This crisis can be contained but it will take more than pressuring Hamas to come to ceasefire, or pressing Israel for restraint and an end to its current rules of engagement. The international community must set out a plan to securely relieve the blockade of Gaza, allowing consistent movement across the Rafah border. This can only take place with Egyptian agreement and security measures to assist Cairo and placate Jerusalem. Measures would include: a revised EU Border Assistance Mission to upgrade security systems for handling goods traffic; bolstering Cairo’s efforts to close tunnels used for moving weapons and smuggled goods; and regaining control of the Sinai. Similarly, reviving Palestinian reconciliation efforts could lead to more Palestinian Authority involvement in the management of Gaza, This could help tackle rocket fire from smaller militant groups, which Hamas is unwilling to proactively restrict.
Adam Hug is policy director at the Foreign Policy Centre.

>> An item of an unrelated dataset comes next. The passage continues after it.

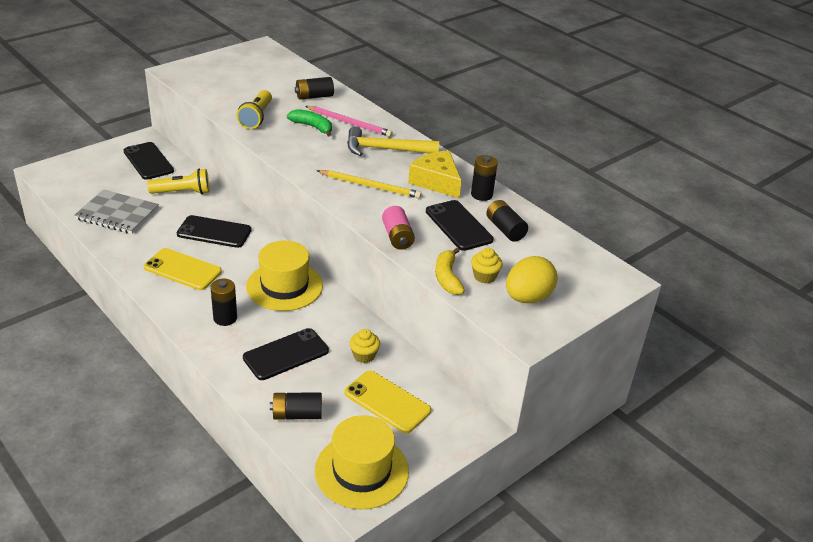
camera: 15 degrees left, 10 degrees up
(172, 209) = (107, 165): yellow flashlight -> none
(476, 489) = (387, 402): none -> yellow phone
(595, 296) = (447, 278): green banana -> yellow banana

Israel’s actions are as much psychological as physical. As well as striking at Hamas’s leadership and missile arsenal, the air war and the threat of a ground offensive aim to pressure Hamas to cease its rocket attacks. Israeli pressure is also aimed at Egypt, which has the ability to influence Hamas. Hamas also demands that Israel lift its blockade on Gaza and ceases targeted killings of its leadership. Israel will agree to neither, and will continue its military action until its goals are achieved. However, military action will not achieve a permanent cessation of hostilities. Only political resolve – which is nowhere in sight – could achieve that. The best that Israel can hope for is that this campaign buys a few years of relative calm before Hamas is emboldened to strike again at its hated enemy.
Richard Kemp is a former British Army commander and senior associate fellow at the Royal United Services Institute.